Barnaby could believe that. Even now, wretchedly miserable and unmade-up, the face beneath the tousled mass of burnished hair was very attractive.

‘I wangled an invitation for a meal, à deux as I thought, at his house. Went along, all dressed up like the dog’s dinner. Half the street was there.’ She laughed, an ugly, tearing sound. ‘Even then I didn’t give up. Told myself that on that first occasion he had needed people round him. That he was shy. So, a few weeks later, I tried again. He’d mentioned once that he was fond of Victorian paintings. I had a small oil in the shop - a rather sentimental fireside scene, late 19th century. I wrapped it up and took it round one afternoon. Tea time.

‘I knew, as soon as he opened the door, that I’d made a mistake. He showed me into the kitchen, looked at the picture and admired it but said he didn’t really have the wall space. We staggered through a bit of quite artificial conversation, then someone came to the door. It was Honoria, wanting some smilax for the church. Gerald was so relieved at the interruption. If it hadn’t been so painful it would have been funny. He went off with her into the garden and started snipping at green stuff. They seemed to be good for a few minutes.

‘I didn’t plan to run upstairs, yet suddenly I was there. I suppose I must have seen it as a chance to find out more about him. Where he slept, what sort of soap he used - stupid things like that. I remember I took his pyjamas from under the pillow and held them against my face. Opened the wardrobe, ran my hands over his clothes. All the while going back and forth to the window checking they were still busy outside. In a chest of drawers I found a shoe box full of photographs. I lifted them up and took one. From the bottom, thinking he’d be less likely to notice. As I was putting it down my bra I heard their voices coming closer to the house. I ran downstairs, bundled up my painting, called goodbye through the kitchen door and left.’ She paused, rolling her glass between the palms of her hands, swilling the liquid.

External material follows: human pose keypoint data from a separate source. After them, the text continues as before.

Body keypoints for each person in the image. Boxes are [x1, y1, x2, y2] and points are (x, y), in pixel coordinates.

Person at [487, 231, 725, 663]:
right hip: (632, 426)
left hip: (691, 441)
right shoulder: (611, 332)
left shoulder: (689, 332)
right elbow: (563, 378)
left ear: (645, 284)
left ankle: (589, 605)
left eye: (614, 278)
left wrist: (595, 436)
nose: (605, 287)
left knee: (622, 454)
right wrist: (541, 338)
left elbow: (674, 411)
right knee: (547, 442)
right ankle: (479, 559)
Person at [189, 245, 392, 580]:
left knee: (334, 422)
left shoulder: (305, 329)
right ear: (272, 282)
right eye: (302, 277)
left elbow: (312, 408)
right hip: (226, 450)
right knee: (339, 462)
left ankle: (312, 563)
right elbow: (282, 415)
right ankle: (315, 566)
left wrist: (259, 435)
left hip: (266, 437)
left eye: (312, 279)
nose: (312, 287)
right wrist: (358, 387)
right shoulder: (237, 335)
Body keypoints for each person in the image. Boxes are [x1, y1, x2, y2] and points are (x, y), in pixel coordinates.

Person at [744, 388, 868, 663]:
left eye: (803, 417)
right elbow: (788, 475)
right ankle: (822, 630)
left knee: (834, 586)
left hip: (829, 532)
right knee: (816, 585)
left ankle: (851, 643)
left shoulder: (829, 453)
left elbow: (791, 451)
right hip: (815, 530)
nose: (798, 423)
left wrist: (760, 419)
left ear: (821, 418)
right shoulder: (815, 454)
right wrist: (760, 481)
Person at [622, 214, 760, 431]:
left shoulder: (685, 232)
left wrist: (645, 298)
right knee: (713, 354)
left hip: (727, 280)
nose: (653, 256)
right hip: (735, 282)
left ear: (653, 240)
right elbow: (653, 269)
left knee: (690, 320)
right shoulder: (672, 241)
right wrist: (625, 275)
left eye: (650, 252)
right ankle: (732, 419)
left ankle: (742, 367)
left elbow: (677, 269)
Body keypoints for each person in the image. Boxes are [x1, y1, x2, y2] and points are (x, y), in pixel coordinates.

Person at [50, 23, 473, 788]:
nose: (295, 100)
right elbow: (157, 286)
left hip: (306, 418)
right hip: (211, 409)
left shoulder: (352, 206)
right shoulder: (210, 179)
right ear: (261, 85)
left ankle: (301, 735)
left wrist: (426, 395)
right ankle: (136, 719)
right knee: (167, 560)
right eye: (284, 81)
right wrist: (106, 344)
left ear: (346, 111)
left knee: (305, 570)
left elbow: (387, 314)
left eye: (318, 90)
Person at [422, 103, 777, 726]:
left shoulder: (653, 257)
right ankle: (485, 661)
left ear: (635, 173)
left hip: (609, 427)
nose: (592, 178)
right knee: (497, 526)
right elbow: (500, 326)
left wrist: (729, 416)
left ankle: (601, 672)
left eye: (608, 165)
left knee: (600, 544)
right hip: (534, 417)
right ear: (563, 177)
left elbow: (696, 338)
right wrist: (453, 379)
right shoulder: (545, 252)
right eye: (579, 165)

‘I gave up then. Not loving him - would that I could! But trying to force any sort of intimacy. I was afraid if I pushed things too far he might leave the group and then I’d never see him at all. So that’s how things were for months, then, gradually, human nature being what it is I suppose, hope returned. I knew about Grace of course, how happy they’d been, but nobody can mourn forever. And I was greatly consoled and comforted by the fact that, if he didn’t want me, at least he didn’t appear to want anyone else. Or so I thought.’

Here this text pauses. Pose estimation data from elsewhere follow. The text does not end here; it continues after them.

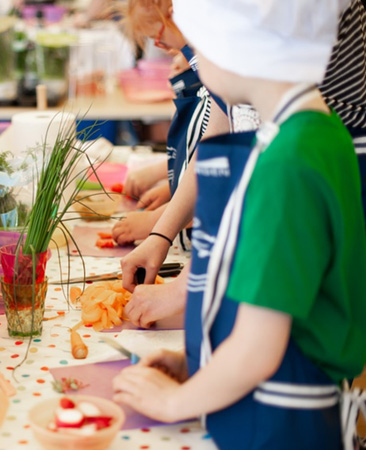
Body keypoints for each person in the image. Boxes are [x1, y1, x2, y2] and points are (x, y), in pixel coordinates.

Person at [112, 1, 366, 449]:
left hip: (276, 428)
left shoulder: (287, 165)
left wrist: (176, 402)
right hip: (289, 399)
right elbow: (296, 315)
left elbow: (258, 350)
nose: (194, 58)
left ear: (238, 46)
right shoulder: (319, 134)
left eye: (201, 43)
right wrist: (201, 363)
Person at [111, 0, 218, 246]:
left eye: (158, 37)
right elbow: (200, 160)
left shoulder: (219, 80)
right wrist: (174, 187)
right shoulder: (208, 74)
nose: (167, 51)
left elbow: (220, 186)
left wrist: (158, 223)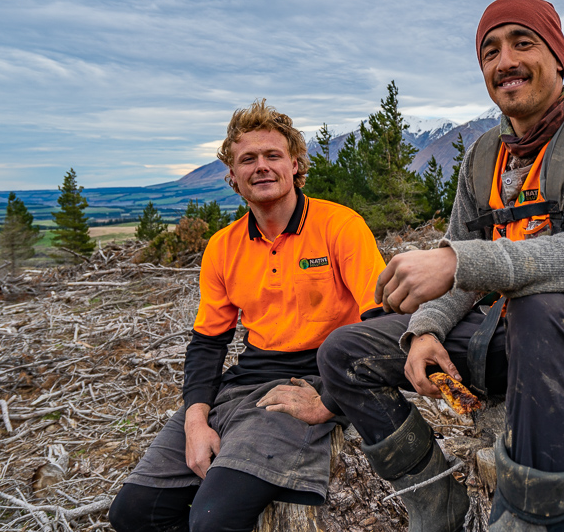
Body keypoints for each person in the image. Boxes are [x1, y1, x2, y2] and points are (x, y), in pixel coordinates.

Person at [298, 0, 564, 532]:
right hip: (510, 332)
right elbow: (461, 256)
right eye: (490, 52)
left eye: (523, 43)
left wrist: (457, 262)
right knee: (345, 351)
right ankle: (435, 502)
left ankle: (534, 519)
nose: (505, 61)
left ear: (558, 58)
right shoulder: (484, 155)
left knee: (544, 311)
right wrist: (425, 328)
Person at [109, 100, 386, 532]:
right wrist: (196, 419)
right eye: (247, 159)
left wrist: (331, 401)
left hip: (318, 377)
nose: (261, 167)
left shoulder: (339, 226)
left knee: (212, 520)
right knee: (133, 513)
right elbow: (207, 342)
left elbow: (380, 322)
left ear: (295, 165)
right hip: (246, 380)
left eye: (273, 155)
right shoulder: (223, 246)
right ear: (232, 177)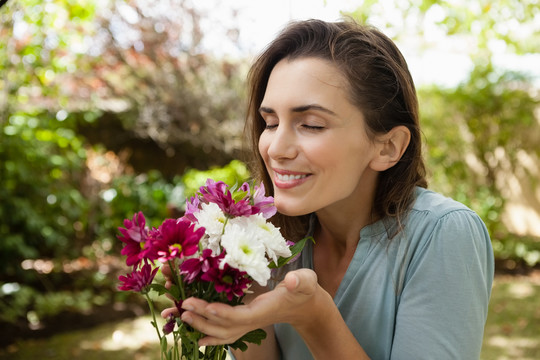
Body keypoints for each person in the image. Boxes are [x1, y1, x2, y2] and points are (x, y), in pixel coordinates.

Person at [162, 19, 494, 359]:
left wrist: (314, 316)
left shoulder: (443, 233)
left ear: (388, 147)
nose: (276, 148)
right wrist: (237, 296)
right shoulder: (267, 241)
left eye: (311, 125)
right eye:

The ensuing silence went on for a long time, yet Barnaby was loath to break it. She had withdrawn totally and was staring into the speckled but extremely grand Venetian mirror over the fireplace, frowningly perturbed, as if the person looking back at her was a stranger. He hoped all these painful recollections had not brought some immovable portcullis clanging down in her mind leaving her beyond the reach of his questions and immune to all persuasion. He was on the point of interrogatively reprising her final remark when she started to speak again.